While the world building was lacking in this book (Maas introduces readers to a lot of information with minimal background knowledge), Maas made up for it was exemplary storytelling and writing skills. The story itself is full of suspense and thrilling moments,which keeps you turning the pages – until you (sadly) reach the last page and have nowhere to go but the bookstore (because you need Crown of Midnight).

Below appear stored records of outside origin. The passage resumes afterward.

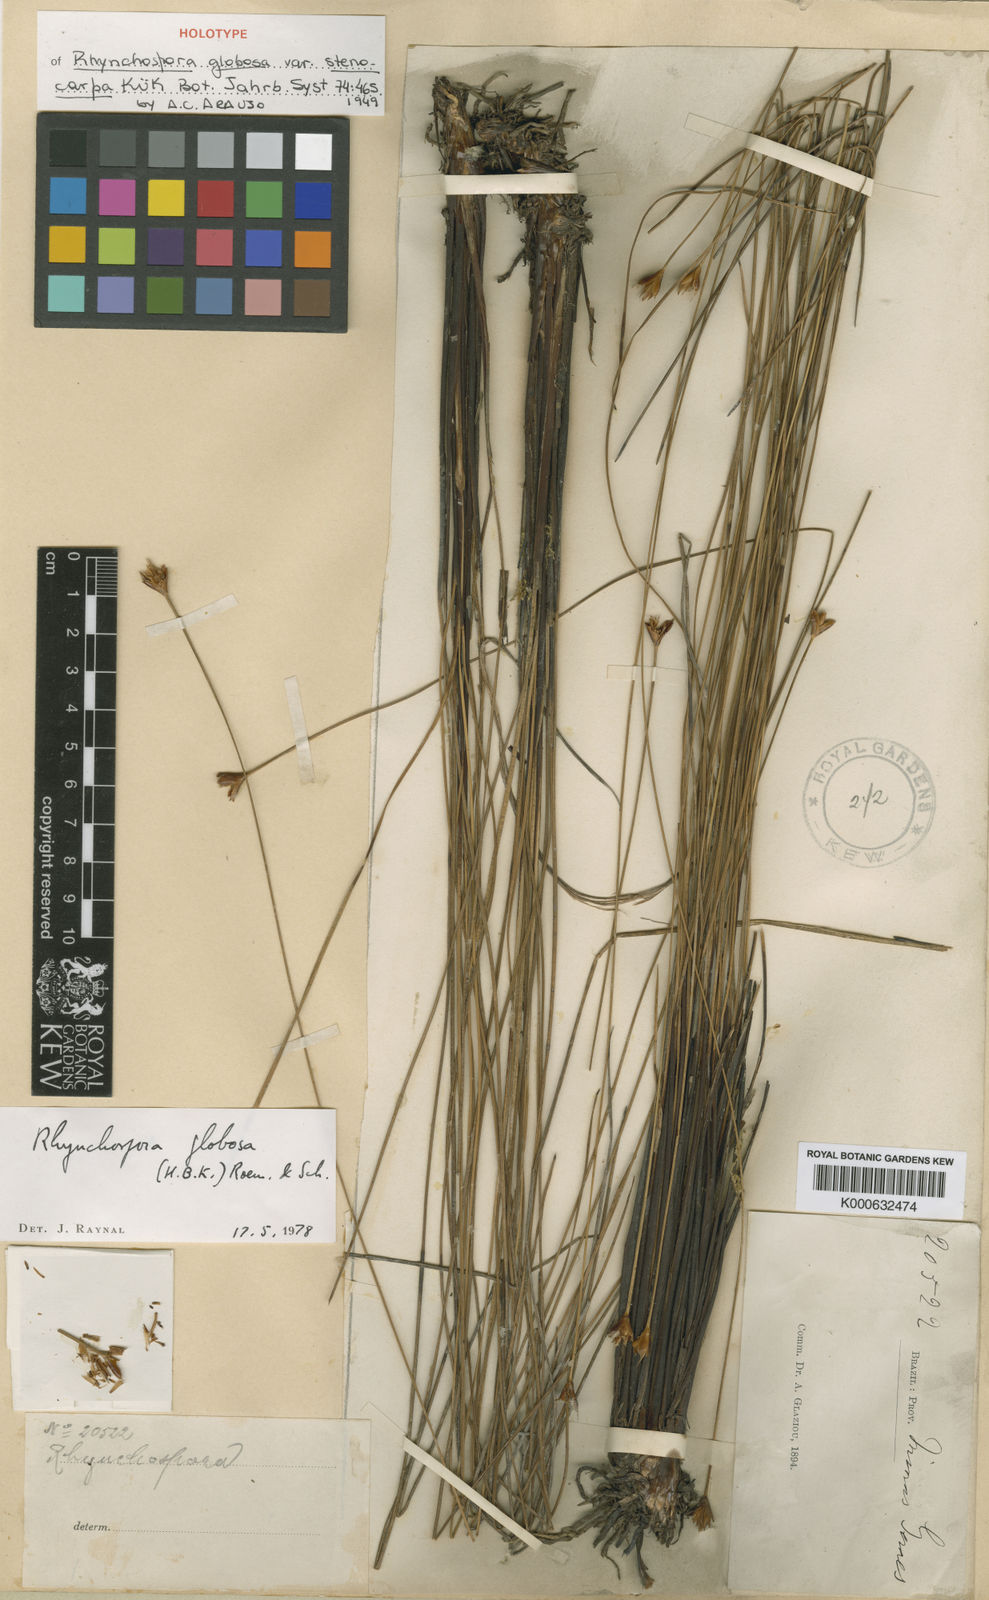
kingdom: Plantae
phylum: Tracheophyta
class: Liliopsida
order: Poales
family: Cyperaceae
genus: Rhynchospora
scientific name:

“You could rattle the stars,” she whispered. “You could do anything, if only you dared. And deep down, you know it, too. That’s what scares you most.” – Sarah J Maas, Throne of Glass
Next, Throne of Glass introduces readers to several integral characters in this tale (though not all), including Celaena Sardothien, Dorian Havillard, Chaol Westfall, Nehemia Ytger, Duke Perrington, and the King of Adarlan. Celaena is the young assassin – who was known to most as Adarlan’s Assassin before her capture and imprisonment at Endovier. Trained from childhood to become an assassin, she was betrayed by her master and imprisoned in the salt mines of Endovier with the expectation that she would die – but after surviving a grueling year, she is offered an opportunity to participate in the competition to become the King’s Champion, sponsored by Prince Dorian Havillard himself. If she wins, she would be an assassin in service to the King of Adarlan for four years. But then she will be granted her freedom and a full pardon. Celaena is an intriguing protagonist – she is vulnerable yet dangerous, independent yet yearning for affection and friendship. Yet she has also built a wall around herself and her true nature, and is untrusting of those who would befriend her – namely Dorian, Chaol, and Nehemia. Dorian is the naive, foolhardy eldest son of the King of Adarlan, and therefore Celaena’s enemy. But when he chooses Celaena to be his contender for the competition to become his father’s champion, he forces the two of them into an uneasy partnership. The Dorian in this book is, just as I said, naive – he is a real lady’s man, and is utterly blind to the true nature of those around him. He is, however, balanced by his stoic and wary best friend, the Captain of his father’s guard, Chaol Westfall. Chaol is very wary of Celaena throughout the book because he knows very well how big a threat she is, but he trains her and guards her out of loyalty to Dorian – a character trait he maintains throughout the series. Finally – Nehemia. She is a princess of the kingdom of Eyllwe, who have entered an uneasy truce with Adarlan to avoid outright slaughter. She is clever and deceptive, and is a very strong-willed person who refuses to be looked down upon. She and Celaena become quick friends, though neither are willing to reveal all their secrets.
“We all bear scars,… Mine just happen to be more visible than most.” – Sarah J Maas, Throne of Glass
Finally, let’s talk a bit more about Celaena, because she is a heroine who deserves more than she often gets from this community. As I said, in Throne of Glass she is an intriguing protagonist – she is vulnerable yet dangerous, independent yet yearning for affection and friendship. Yet she has also built a wall around herself and her true nature, and is untrusting of those who would befriend her – namely Dorian, Chaol, and Nehemia. She is also vain, arrogant, and over confident – something that hasn’t endeared her to all readers. Yet that is exactly what has always endeared her to me – the fact that, despite the hardships and traumas she has faced (and overcome) she is still strong. Instead of drowning in self-pity (which, don’t get me wrong, she had every right to do, given her past), she decided to stand up, square her shoulders and survive.
Overall, as is probably evident, Throne of Glass holds a very special place in my heart, and I adore it through and through. I do recognize that it is not without its problems, and is (unfortunately) disconnected from the later books in the series (as is Crown of Midnight). Despite this, the storytelling and characters make this an unforgettable read (4/5).